Çok sevdiğiniz ama seyirciye geçmediğini düşündüğünüz bir parça var mı?
Bir parça söylemek zor. Sahnenin enerjisine göre, o günlerde yaşadığımız olaylara, hissettiğimiz duyguya göre değişen bir şey. Konserlere Danny Body ile girmeyi, kendimizi açıklıkla ifade etmeyi seviyorum. Ardından her şey değişiyor. Çılgınca şeyler olabiliyor. Bazen öyle anlar oluyor ki parça daha önce planlamadığımız, oynamadığımız şekilde yeni bir kimlik kazanıyor. Sahnede olmanın, çok farklı sahnelerde konser vermenin güzel yanı da bu. Sürprizler sadece dinleyiciler için değil, bizim içinde böyle anlar var.
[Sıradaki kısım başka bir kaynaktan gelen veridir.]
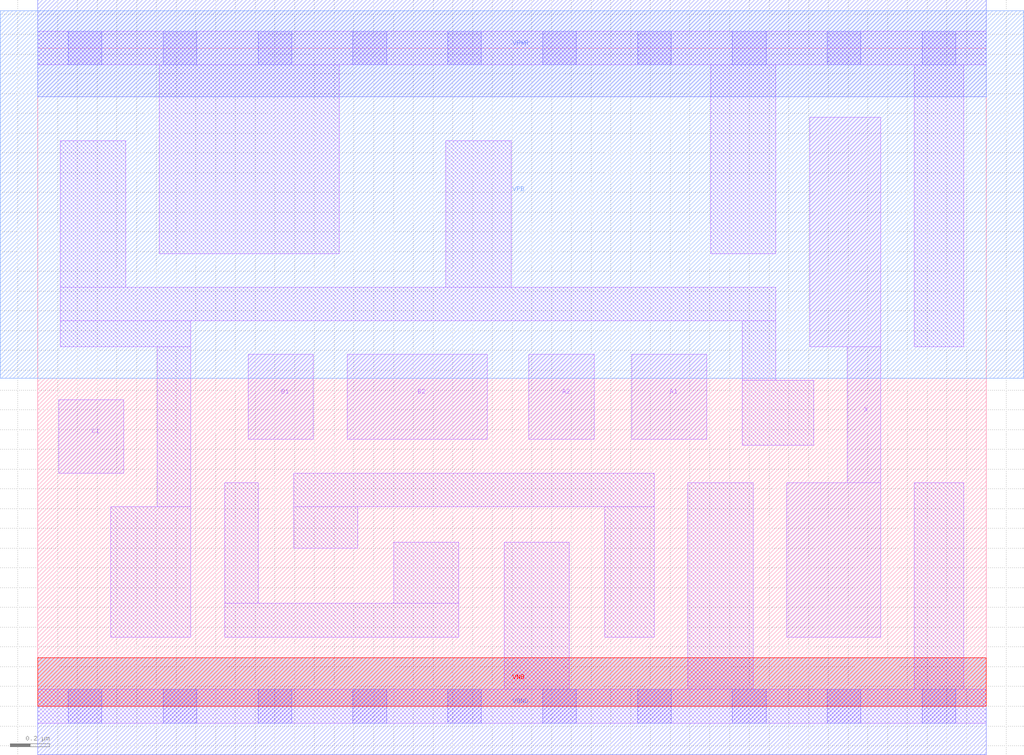
<source format=lef>
# Copyright 2020 The SkyWater PDK Authors
#
# Licensed under the Apache License, Version 2.0 (the "License");
# you may not use this file except in compliance with the License.
# You may obtain a copy of the License at
#
#     https://www.apache.org/licenses/LICENSE-2.0
#
# Unless required by applicable law or agreed to in writing, software
# distributed under the License is distributed on an "AS IS" BASIS,
# WITHOUT WARRANTIES OR CONDITIONS OF ANY KIND, either express or implied.
# See the License for the specific language governing permissions and
# limitations under the License.
#
# SPDX-License-Identifier: Apache-2.0

VERSION 5.7 ;
  NOWIREEXTENSIONATPIN ON ;
  DIVIDERCHAR "/" ;
  BUSBITCHARS "[]" ;
MACRO sky130_fd_sc_ls__o221a_2
  CLASS CORE ;
  FOREIGN sky130_fd_sc_ls__o221a_2 ;
  ORIGIN  0.000000  0.000000 ;
  SIZE  4.800000 BY  3.330000 ;
  SYMMETRY X Y ;
  SITE unit ;
  PIN A1
    ANTENNAGATEAREA  0.261000 ;
    DIRECTION INPUT ;
    USE SIGNAL ;
    PORT
      LAYER li1 ;
        RECT 3.005000 1.350000 3.385000 1.780000 ;
    END
  END A1
  PIN A2
    ANTENNAGATEAREA  0.261000 ;
    DIRECTION INPUT ;
    USE SIGNAL ;
    PORT
      LAYER li1 ;
        RECT 2.485000 1.350000 2.815000 1.780000 ;
    END
  END A2
  PIN B1
    ANTENNAGATEAREA  0.261000 ;
    DIRECTION INPUT ;
    USE SIGNAL ;
    PORT
      LAYER li1 ;
        RECT 1.065000 1.350000 1.395000 1.780000 ;
    END
  END B1
  PIN B2
    ANTENNAGATEAREA  0.261000 ;
    DIRECTION INPUT ;
    USE SIGNAL ;
    PORT
      LAYER li1 ;
        RECT 1.565000 1.350000 2.275000 1.780000 ;
    END
  END B2
  PIN C1
    ANTENNAGATEAREA  0.261000 ;
    DIRECTION INPUT ;
    USE SIGNAL ;
    PORT
      LAYER li1 ;
        RECT 0.105000 1.180000 0.435000 1.550000 ;
    END
  END C1
  PIN X
    ANTENNADIFFAREA  0.543200 ;
    DIRECTION OUTPUT ;
    USE SIGNAL ;
    PORT
      LAYER li1 ;
        RECT 3.790000 0.350000 4.265000 1.130000 ;
        RECT 3.905000 1.820000 4.265000 2.980000 ;
        RECT 4.095000 1.130000 4.265000 1.820000 ;
    END
  END X
  PIN VGND
    DIRECTION INOUT ;
    SHAPE ABUTMENT ;
    USE GROUND ;
    PORT
      LAYER met1 ;
        RECT 0.000000 -0.245000 4.800000 0.245000 ;
    END
  END VGND
  PIN VNB
    DIRECTION INOUT ;
    USE GROUND ;
    PORT
      LAYER pwell ;
        RECT 0.000000 0.000000 4.800000 0.245000 ;
    END
  END VNB
  PIN VPB
    DIRECTION INOUT ;
    USE POWER ;
    PORT
      LAYER nwell ;
        RECT -0.190000 1.660000 4.990000 3.520000 ;
    END
  END VPB
  PIN VPWR
    DIRECTION INOUT ;
    SHAPE ABUTMENT ;
    USE POWER ;
    PORT
      LAYER met1 ;
        RECT 0.000000 3.085000 4.800000 3.575000 ;
    END
  END VPWR
  OBS
    LAYER li1 ;
      RECT 0.000000 -0.085000 4.800000 0.085000 ;
      RECT 0.000000  3.245000 4.800000 3.415000 ;
      RECT 0.115000  1.820000 0.775000 1.950000 ;
      RECT 0.115000  1.950000 3.735000 2.120000 ;
      RECT 0.115000  2.120000 0.445000 2.860000 ;
      RECT 0.370000  0.350000 0.775000 1.010000 ;
      RECT 0.605000  1.010000 0.775000 1.820000 ;
      RECT 0.615000  2.290000 1.525000 3.245000 ;
      RECT 0.945000  0.350000 2.130000 0.520000 ;
      RECT 0.945000  0.520000 1.115000 1.130000 ;
      RECT 1.295000  0.800000 1.620000 1.010000 ;
      RECT 1.295000  1.010000 3.120000 1.180000 ;
      RECT 1.800000  0.520000 2.130000 0.830000 ;
      RECT 2.065000  2.120000 2.395000 2.860000 ;
      RECT 2.360000  0.085000 2.690000 0.830000 ;
      RECT 2.870000  0.350000 3.120000 1.010000 ;
      RECT 3.290000  0.085000 3.620000 1.130000 ;
      RECT 3.405000  2.290000 3.735000 3.245000 ;
      RECT 3.565000  1.320000 3.925000 1.650000 ;
      RECT 3.565000  1.650000 3.735000 1.950000 ;
      RECT 4.435000  0.085000 4.685000 1.130000 ;
      RECT 4.435000  1.820000 4.685000 3.245000 ;
    LAYER mcon ;
      RECT 0.155000 -0.085000 0.325000 0.085000 ;
      RECT 0.155000  3.245000 0.325000 3.415000 ;
      RECT 0.635000 -0.085000 0.805000 0.085000 ;
      RECT 0.635000  3.245000 0.805000 3.415000 ;
      RECT 1.115000 -0.085000 1.285000 0.085000 ;
      RECT 1.115000  3.245000 1.285000 3.415000 ;
      RECT 1.595000 -0.085000 1.765000 0.085000 ;
      RECT 1.595000  3.245000 1.765000 3.415000 ;
      RECT 2.075000 -0.085000 2.245000 0.085000 ;
      RECT 2.075000  3.245000 2.245000 3.415000 ;
      RECT 2.555000 -0.085000 2.725000 0.085000 ;
      RECT 2.555000  3.245000 2.725000 3.415000 ;
      RECT 3.035000 -0.085000 3.205000 0.085000 ;
      RECT 3.035000  3.245000 3.205000 3.415000 ;
      RECT 3.515000 -0.085000 3.685000 0.085000 ;
      RECT 3.515000  3.245000 3.685000 3.415000 ;
      RECT 3.995000 -0.085000 4.165000 0.085000 ;
      RECT 3.995000  3.245000 4.165000 3.415000 ;
      RECT 4.475000 -0.085000 4.645000 0.085000 ;
      RECT 4.475000  3.245000 4.645000 3.415000 ;
  END
END sky130_fd_sc_ls__o221a_2
END LIBRARY

</source>
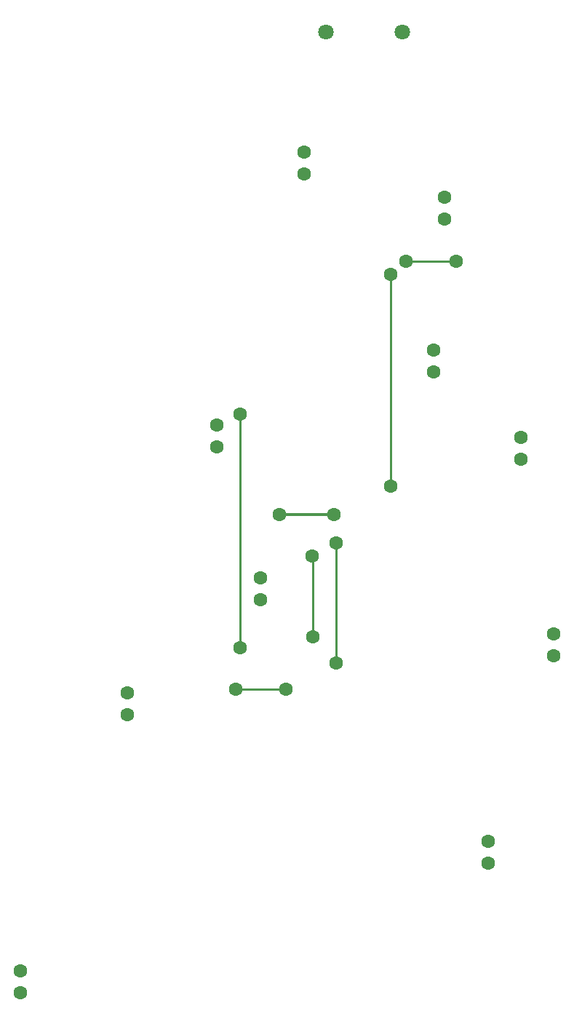
<source format=gbr>
G04 EAGLE Gerber RS-274X export*
G75*
%MOMM*%
%FSLAX34Y34*%
%LPD*%
%INTop Copper*%
%IPPOS*%
%AMOC8*
5,1,8,0,0,1.08239X$1,22.5*%
G01*
%ADD10C,1.800000*%
%ADD11C,1.600000*%
%ADD12C,0.254000*%
%ADD13C,0.300000*%


D10*
X470800Y1391500D03*
D11*
X150600Y622800D03*
X150600Y597400D03*
X254900Y934300D03*
X254900Y908900D03*
X646800Y665900D03*
X646800Y691300D03*
X305700Y756500D03*
X305700Y731100D03*
X608700Y894500D03*
X608700Y919900D03*
X519800Y1173900D03*
X519800Y1199300D03*
X356500Y1251800D03*
X356500Y1226400D03*
X570600Y424600D03*
X570600Y450000D03*
X26300Y299300D03*
X26300Y273900D03*
X507100Y996100D03*
X507100Y1021500D03*
D10*
X381900Y1391500D03*
D11*
X533400Y1125220D03*
X474980Y1125220D03*
D12*
X533400Y1125220D01*
D11*
X281940Y675640D03*
D12*
X281940Y947420D01*
D11*
X281940Y947420D03*
X366130Y687970D03*
D12*
X366130Y781950D01*
X365760Y782320D01*
D11*
X365760Y782320D03*
X327660Y830580D03*
X391160Y830580D03*
D13*
X327660Y830580D01*
D11*
X393700Y657860D03*
X276860Y627380D03*
D12*
X335280Y627380D01*
D11*
X335280Y627380D03*
D12*
X393700Y657860D02*
X393700Y797560D01*
D11*
X393700Y797560D03*
X457200Y863600D03*
D12*
X457200Y1109980D01*
D11*
X457200Y1109980D03*
M02*

</source>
Anlaşılmayı önemsiyorum. Çünkü enstrümanım ve yaptığım müzik aynı zamanda benim dilim. Kendimi ifade etmeyi çoğunlukla başardığımı düşünüyorum. My Funny Valentine için bunu kullandım. Onu farklı ve dramatik şekilde yorumlamıştık. Bazen yeterince anlatamadığımı düşündüm. Fakat bazen bilirsiniz… Bazı şeyler aramızda kalsın isteriz. Bu da anladığını bildiğim o küçük grupla aramızda özel bir şey olarak durabilir.
Yapay zeka uygulamaları artık sesleri kopyalayabiliyor. Yıllar sonra, belki 2094’te o zamanın ünlü bir müzisyeniyle hologramınız düet yapabilir… Ne düşünüyorsunuz?
Bu kulağa güzel geliyor… Müziğimdeki türler arasında yolculuk zamanda yolculuğu da dönüşecek demek. Bu Louis Armstrong ile karşılıklı düet yapmam gibi. Evet, bu fikir şu an keyifli göründü.
Hızlı arabaları sevdiğinizi biliyorum. Sürerken aklınızdan ne geçiyor? Bu hissi bir şarkıya benzetseniz nasıl olurdu?
Arabayla dolaşırken aklımdan geçen şeyi şarkıya benzetmeme gerek yok sanırım. Çünkü ben o şarkıyı dinlemek için arabaya biniyorum. J Motorların sesinin bir senfoni olduğunu söyleyebilirim. Arabalar ve pistler çoğu kimse için hız ve o rüzgârı hissetmek ile ilgili olabilir. Ama benim için motorların sunduğu müzik ile ilgili.